++++ INPUT FOR THIS TASK

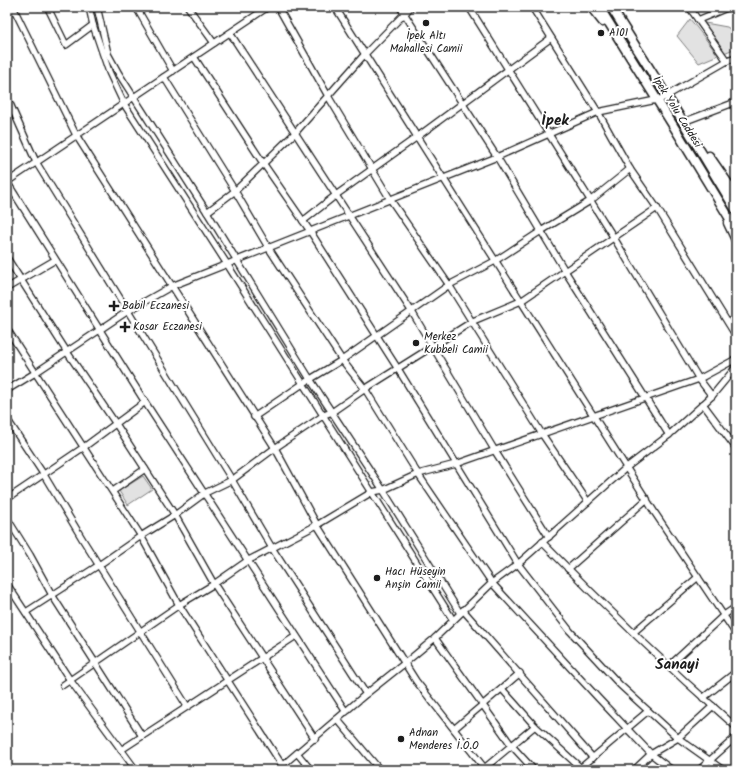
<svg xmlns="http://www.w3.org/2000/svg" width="743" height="777" viewBox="0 0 743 777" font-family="Kalam,sans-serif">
<rect width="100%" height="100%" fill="#fff"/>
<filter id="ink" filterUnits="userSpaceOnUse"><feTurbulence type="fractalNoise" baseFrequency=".025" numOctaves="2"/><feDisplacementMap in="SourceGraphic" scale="8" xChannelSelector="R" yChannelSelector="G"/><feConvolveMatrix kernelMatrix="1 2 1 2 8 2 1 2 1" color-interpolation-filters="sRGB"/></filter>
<g filter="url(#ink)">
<g fill="#e2e2e2" stroke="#7f7f7f">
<path d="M 690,19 L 718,55 L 699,63 L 677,36 Z"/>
<path d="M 705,23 L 727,27 L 736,33 L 736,48 L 724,53 Z"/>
<path d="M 143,476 L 152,489 L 128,505 L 119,491 Z"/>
</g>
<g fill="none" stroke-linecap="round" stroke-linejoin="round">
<g stroke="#1c1c1c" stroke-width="8">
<g id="minor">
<path d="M 13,7 L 76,135 L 275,448 L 317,525 L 416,681 L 486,770"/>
<path d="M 89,7 L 93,25 L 109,72 L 124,104 L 227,264 L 453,620"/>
<path d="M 97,7 L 108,54 L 119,74 L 207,212 L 310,379 L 383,490 L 460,613"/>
<path d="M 136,7 L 173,71"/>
<path d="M 188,7 L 214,43"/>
<path d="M 278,7 L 328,96 L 390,199 L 449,285 L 542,434 L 588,502"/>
<path d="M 335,7 L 655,513 L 736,634"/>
<path d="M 400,7 L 497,157 L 565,271 L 669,435"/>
<path d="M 469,7 L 614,238 L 699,379 L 712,396"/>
<path d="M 532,7 L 598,112 L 630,169 L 657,208 L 736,336"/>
<path d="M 689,7 L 727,61"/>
<path d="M 48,8 L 66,45 L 93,25"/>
<path d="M 698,20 L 729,7"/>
<path d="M 230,33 L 412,312 L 495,451 L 549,537"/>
<path d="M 194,57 L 263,163 L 310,231 L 398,369 L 518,564 L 570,631 L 620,685 L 678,738 L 723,770"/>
<path d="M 164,77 L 235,191 L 268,247 L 342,360 L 365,389 L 418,474 L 492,583 L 599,699 L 651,754 L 672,770"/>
<path d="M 7,97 L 36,162 L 232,480 L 272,548 L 366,694"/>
<path d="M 683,122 L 736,102"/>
<path d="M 7,182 L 145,402 L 346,712"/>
<path d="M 7,182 L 268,7"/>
<path d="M 207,212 L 235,191 L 295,133 L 365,54 L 411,7"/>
<path d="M 303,221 L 336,195 L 417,137 L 551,38"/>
<path d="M 7,258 L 67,352 L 116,424 L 175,515 L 214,584 L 315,739"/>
<path d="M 7,288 L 55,260"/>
<path d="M 7,329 L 141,536 L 179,605 L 282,765"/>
<path d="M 7,390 L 35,373 L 128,311 L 172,286 L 497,157 L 598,112 L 661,99 L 727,61 L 736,58"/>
<path d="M 703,404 L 736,448"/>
<path d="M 254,417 L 304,383 L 342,360 L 449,285 L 495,261 L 541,231 L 590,201 L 630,169"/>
<path d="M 7,419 L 44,475 L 83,540 L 187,706"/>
<path d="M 113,491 L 145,469"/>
<path d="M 7,499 L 84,447 L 145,402"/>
<path d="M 7,518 L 30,555 L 52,595 L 142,736"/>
<path d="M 542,542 C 604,606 669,668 736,727"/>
<path d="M 568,569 L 647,499"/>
<path d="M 7,584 L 70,680 L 136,770"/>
<path d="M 463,610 L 593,758"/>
<path d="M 26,612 L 99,565 L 141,536 L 175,515 L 205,493 L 232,480 L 275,448 L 324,415 L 332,412 L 365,389 L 473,321 L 521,301 L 657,208"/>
<path d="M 634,632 L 698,577"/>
<path d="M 435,638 L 512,746 L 534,770"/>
<path d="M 669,666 L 724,615 L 736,607"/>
<path d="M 63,685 L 179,605 L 214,584 L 247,561 L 317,525 L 372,492 L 383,490 L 418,474 L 456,464 L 699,379 L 736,359"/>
<path d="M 502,689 L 535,726 L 583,770"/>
<path d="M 703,698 L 736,672"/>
<path d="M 337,719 L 380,770"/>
<path d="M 454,729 L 520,673"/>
<path d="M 121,750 L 296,636"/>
<path d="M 297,753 L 311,770"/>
<path d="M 277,770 L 366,694 L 405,663 L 435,638 L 492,583 L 518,564 L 627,467 L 669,435 L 712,396 L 736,367"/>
<path d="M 482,770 L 535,726"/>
<path d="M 578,770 L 648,711"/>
<path d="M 634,770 L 651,754 L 678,738 L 713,706"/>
<path d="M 699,770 L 736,737"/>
</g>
</g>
<g stroke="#1c1c1c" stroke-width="11">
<g id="highway">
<path d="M 591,7 L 603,22"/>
<path d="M 599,7 L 674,127 L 736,229"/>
<path d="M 611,7 L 683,122 L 736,210"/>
<path d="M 709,156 L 736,195"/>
<path d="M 728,223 L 736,240"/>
</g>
</g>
<use href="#minor" stroke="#fff" stroke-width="5.5"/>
<use href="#highway" stroke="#fff" stroke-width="8"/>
</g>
</g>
<g fill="#1c1c1c" stroke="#fff" stroke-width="1.5">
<circle cx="426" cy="23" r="4"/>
<circle cx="601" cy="33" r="4"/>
<path d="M112 300h4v4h4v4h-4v4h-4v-4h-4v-4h4z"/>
<path d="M123 321h4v4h4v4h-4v4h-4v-4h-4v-4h4z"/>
<circle cx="416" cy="343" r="4"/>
<circle cx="377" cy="578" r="4"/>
<circle cx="401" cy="739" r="4"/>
</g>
<g text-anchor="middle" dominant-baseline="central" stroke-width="4" stroke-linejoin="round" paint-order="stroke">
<g font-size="11" fill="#1c1c1c" stroke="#fff" text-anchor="start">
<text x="609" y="33">A101</text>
<text x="426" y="36" text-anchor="middle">İpek Altı<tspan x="426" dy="13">Mahallesi Camii</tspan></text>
<text x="122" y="306">Babil Eczanesi</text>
<text x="133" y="327">Kosar Eczanesi</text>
<text x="424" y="337">Merkez<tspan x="424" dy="13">Kubbeli Camii</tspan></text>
<text x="385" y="572">Hacı Hüseyin<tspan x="385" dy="13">Anşin Camii</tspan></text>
<text x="409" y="733">Adnan<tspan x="409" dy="13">Menderes İ.Ö.O</tspan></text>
</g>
<g font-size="11" fill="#1c1c1c" stroke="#fff">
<text transform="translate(677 112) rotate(58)">İpek Yolu Caddesi</text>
</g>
<g font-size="15" font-weight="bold" fill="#1c1c1c" stroke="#fff">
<text x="555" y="121">İpek</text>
<text x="677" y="665">Sanayi</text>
</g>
</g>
<rect width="743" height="777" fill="none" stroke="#fff" stroke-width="24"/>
<rect x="12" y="12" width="719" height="753" fill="none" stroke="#1c1c1c" stroke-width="1.5" filter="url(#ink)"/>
</svg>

++++++++

* TASK *
Letter for letter, reproduce every record above and skip the pictures.

* OUTPUT OF THE EXERCISE *
<svg xmlns="http://www.w3.org/2000/svg" width="743" height="777" viewBox="0 0 743 777" font-family="Kalam,sans-serif">
<rect width="100%" height="100%" fill="#fff"/>
<filter id="ink" filterUnits="userSpaceOnUse"><feTurbulence type="fractalNoise" baseFrequency=".025" numOctaves="2"/><feDisplacementMap in="SourceGraphic" scale="8" xChannelSelector="R" yChannelSelector="G"/><feConvolveMatrix kernelMatrix="1 2 1 2 8 2 1 2 1" color-interpolation-filters="sRGB"/></filter>
<g filter="url(#ink)">
<g fill="#e2e2e2" stroke="#7f7f7f">
<path d="M 690,19 L 718,55 L 699,63 L 677,36 Z"/>
<path d="M 705,23 L 727,27 L 736,33 L 736,48 L 724,53 Z"/>
<path d="M 143,476 L 152,489 L 128,505 L 119,491 Z"/>
</g>
<g fill="none" stroke-linecap="round" stroke-linejoin="round">
<g stroke="#1c1c1c" stroke-width="8">
<g id="minor">
<path d="M 13,7 L 76,135 L 275,448 L 317,525 L 416,681 L 486,770"/>
<path d="M 89,7 L 93,25 L 109,72 L 124,104 L 227,264 L 453,620"/>
<path d="M 97,7 L 108,54 L 119,74 L 207,212 L 310,379 L 383,490 L 460,613"/>
<path d="M 136,7 L 173,71"/>
<path d="M 188,7 L 214,43"/>
<path d="M 278,7 L 328,96 L 390,199 L 449,285 L 542,434 L 588,502"/>
<path d="M 335,7 L 655,513 L 736,634"/>
<path d="M 400,7 L 497,157 L 565,271 L 669,435"/>
<path d="M 469,7 L 614,238 L 699,379 L 712,396"/>
<path d="M 532,7 L 598,112 L 630,169 L 657,208 L 736,336"/>
<path d="M 689,7 L 727,61"/>
<path d="M 48,8 L 66,45 L 93,25"/>
<path d="M 698,20 L 729,7"/>
<path d="M 230,33 L 412,312 L 495,451 L 549,537"/>
<path d="M 194,57 L 263,163 L 310,231 L 398,369 L 518,564 L 570,631 L 620,685 L 678,738 L 723,770"/>
<path d="M 164,77 L 235,191 L 268,247 L 342,360 L 365,389 L 418,474 L 492,583 L 599,699 L 651,754 L 672,770"/>
<path d="M 7,97 L 36,162 L 232,480 L 272,548 L 366,694"/>
<path d="M 683,122 L 736,102"/>
<path d="M 7,182 L 145,402 L 346,712"/>
<path d="M 7,182 L 268,7"/>
<path d="M 207,212 L 235,191 L 295,133 L 365,54 L 411,7"/>
<path d="M 303,221 L 336,195 L 417,137 L 551,38"/>
<path d="M 7,258 L 67,352 L 116,424 L 175,515 L 214,584 L 315,739"/>
<path d="M 7,288 L 55,260"/>
<path d="M 7,329 L 141,536 L 179,605 L 282,765"/>
<path d="M 7,390 L 35,373 L 128,311 L 172,286 L 497,157 L 598,112 L 661,99 L 727,61 L 736,58"/>
<path d="M 703,404 L 736,448"/>
<path d="M 254,417 L 304,383 L 342,360 L 449,285 L 495,261 L 541,231 L 590,201 L 630,169"/>
<path d="M 7,419 L 44,475 L 83,540 L 187,706"/>
<path d="M 113,491 L 145,469"/>
<path d="M 7,499 L 84,447 L 145,402"/>
<path d="M 7,518 L 30,555 L 52,595 L 142,736"/>
<path d="M 542,542 C 604,606 669,668 736,727"/>
<path d="M 568,569 L 647,499"/>
<path d="M 7,584 L 70,680 L 136,770"/>
<path d="M 463,610 L 593,758"/>
<path d="M 26,612 L 99,565 L 141,536 L 175,515 L 205,493 L 232,480 L 275,448 L 324,415 L 332,412 L 365,389 L 473,321 L 521,301 L 657,208"/>
<path d="M 634,632 L 698,577"/>
<path d="M 435,638 L 512,746 L 534,770"/>
<path d="M 669,666 L 724,615 L 736,607"/>
<path d="M 63,685 L 179,605 L 214,584 L 247,561 L 317,525 L 372,492 L 383,490 L 418,474 L 456,464 L 699,379 L 736,359"/>
<path d="M 502,689 L 535,726 L 583,770"/>
<path d="M 703,698 L 736,672"/>
<path d="M 337,719 L 380,770"/>
<path d="M 454,729 L 520,673"/>
<path d="M 121,750 L 296,636"/>
<path d="M 297,753 L 311,770"/>
<path d="M 277,770 L 366,694 L 405,663 L 435,638 L 492,583 L 518,564 L 627,467 L 669,435 L 712,396 L 736,367"/>
<path d="M 482,770 L 535,726"/>
<path d="M 578,770 L 648,711"/>
<path d="M 634,770 L 651,754 L 678,738 L 713,706"/>
<path d="M 699,770 L 736,737"/>
</g>
</g>
<g stroke="#1c1c1c" stroke-width="11">
<g id="highway">
<path d="M 591,7 L 603,22"/>
<path d="M 599,7 L 674,127 L 736,229"/>
<path d="M 611,7 L 683,122 L 736,210"/>
<path d="M 709,156 L 736,195"/>
<path d="M 728,223 L 736,240"/>
</g>
</g>
<use href="#minor" stroke="#fff" stroke-width="5.5"/>
<use href="#highway" stroke="#fff" stroke-width="8"/>
</g>
</g>
<g fill="#1c1c1c" stroke="#fff" stroke-width="1.5">
<circle cx="426" cy="23" r="4"/>
<circle cx="601" cy="33" r="4"/>
<path d="M112 300h4v4h4v4h-4v4h-4v-4h-4v-4h4z"/>
<path d="M123 321h4v4h4v4h-4v4h-4v-4h-4v-4h4z"/>
<circle cx="416" cy="343" r="4"/>
<circle cx="377" cy="578" r="4"/>
<circle cx="401" cy="739" r="4"/>
</g>
<g text-anchor="middle" dominant-baseline="central" stroke-width="4" stroke-linejoin="round" paint-order="stroke">
<g font-size="11" fill="#1c1c1c" stroke="#fff" text-anchor="start">
<text x="609" y="33">A101</text>
<text x="426" y="36" text-anchor="middle">İpek Altı<tspan x="426" dy="13">Mahallesi Camii</tspan></text>
<text x="122" y="306">Babil Eczanesi</text>
<text x="133" y="327">Kosar Eczanesi</text>
<text x="424" y="337">Merkez<tspan x="424" dy="13">Kubbeli Camii</tspan></text>
<text x="385" y="572">Hacı Hüseyin<tspan x="385" dy="13">Anşin Camii</tspan></text>
<text x="409" y="733">Adnan<tspan x="409" dy="13">Menderes İ.Ö.O</tspan></text>
</g>
<g font-size="11" fill="#1c1c1c" stroke="#fff">
<text transform="translate(677 112) rotate(58)">İpek Yolu Caddesi</text>
</g>
<g font-size="15" font-weight="bold" fill="#1c1c1c" stroke="#fff">
<text x="555" y="121">İpek</text>
<text x="677" y="665">Sanayi</text>
</g>
</g>
<rect width="743" height="777" fill="none" stroke="#fff" stroke-width="24"/>
<rect x="12" y="12" width="719" height="753" fill="none" stroke="#1c1c1c" stroke-width="1.5" filter="url(#ink)"/>
</svg>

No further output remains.